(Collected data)
· · · · ·

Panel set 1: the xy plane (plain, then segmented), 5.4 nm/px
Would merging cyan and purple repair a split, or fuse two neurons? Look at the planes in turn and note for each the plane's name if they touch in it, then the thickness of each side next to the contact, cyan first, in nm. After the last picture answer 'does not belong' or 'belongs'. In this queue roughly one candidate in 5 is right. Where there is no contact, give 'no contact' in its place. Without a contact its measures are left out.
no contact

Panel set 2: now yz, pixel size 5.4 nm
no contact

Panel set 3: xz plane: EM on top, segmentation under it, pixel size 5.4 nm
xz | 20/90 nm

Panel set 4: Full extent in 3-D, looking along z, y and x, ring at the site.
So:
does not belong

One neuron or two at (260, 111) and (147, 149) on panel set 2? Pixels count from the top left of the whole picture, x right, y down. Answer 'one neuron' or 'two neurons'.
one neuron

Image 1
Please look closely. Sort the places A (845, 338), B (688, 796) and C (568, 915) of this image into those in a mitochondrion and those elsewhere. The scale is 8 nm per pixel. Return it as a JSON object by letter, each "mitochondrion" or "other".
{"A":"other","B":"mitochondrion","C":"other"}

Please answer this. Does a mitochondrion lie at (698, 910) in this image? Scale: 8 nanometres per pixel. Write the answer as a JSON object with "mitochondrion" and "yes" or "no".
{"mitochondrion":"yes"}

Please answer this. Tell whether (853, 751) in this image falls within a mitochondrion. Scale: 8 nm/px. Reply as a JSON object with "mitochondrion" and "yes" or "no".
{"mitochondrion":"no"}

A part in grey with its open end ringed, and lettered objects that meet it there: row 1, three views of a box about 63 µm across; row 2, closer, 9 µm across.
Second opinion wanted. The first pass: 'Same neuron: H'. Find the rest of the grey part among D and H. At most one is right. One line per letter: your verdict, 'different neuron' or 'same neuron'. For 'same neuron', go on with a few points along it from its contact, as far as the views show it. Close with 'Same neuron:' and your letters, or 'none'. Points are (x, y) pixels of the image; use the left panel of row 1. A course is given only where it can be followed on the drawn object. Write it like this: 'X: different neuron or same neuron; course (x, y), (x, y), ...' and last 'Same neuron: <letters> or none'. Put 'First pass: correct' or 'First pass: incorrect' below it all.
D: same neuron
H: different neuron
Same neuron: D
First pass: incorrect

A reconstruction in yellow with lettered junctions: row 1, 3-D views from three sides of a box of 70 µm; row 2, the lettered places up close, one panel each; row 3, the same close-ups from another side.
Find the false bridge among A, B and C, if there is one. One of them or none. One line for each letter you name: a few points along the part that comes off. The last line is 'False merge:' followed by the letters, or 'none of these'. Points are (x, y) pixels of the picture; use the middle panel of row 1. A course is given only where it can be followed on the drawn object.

· · · · ·

- [Task prompt]: Above are the records; from them, give again exactly the lines from the one containing "Panel set 4: Full" through the one containing "A part in grey", both included.

- [Result for this exercise]:
Panel set 4: Full extent in 3-D, looking along z, y and x, ring at the site.
So:
does not belong

One neuron or two at (260, 111) and (147, 149) on panel set 2? Pixels count from the top left of the whole picture, x right, y down. Answer 'one neuron' or 'two neurons'.
one neuron

Image 1
Please look closely. Sort the places A (845, 338), B (688, 796) and C (568, 915) of this image into those in a mitochondrion and those elsewhere. The scale is 8 nm per pixel. Return it as a JSON object by letter, each "mitochondrion" or "other".
{"A":"other","B":"mitochondrion","C":"other"}

Please answer this. Does a mitochondrion lie at (698, 910) in this image? Scale: 8 nanometres per pixel. Write the answer as a JSON object with "mitochondrion" and "yes" or "no".
{"mitochondrion":"yes"}

Please answer this. Tell whether (853, 751) in this image falls within a mitochondrion. Scale: 8 nm/px. Reply as a JSON object with "mitochondrion" and "yes" or "no".
{"mitochondrion":"no"}

A part in grey with its open end ringed, and lettered objects that meet it there: row 1, three views of a box about 63 µm across; row 2, closer, 9 µm across.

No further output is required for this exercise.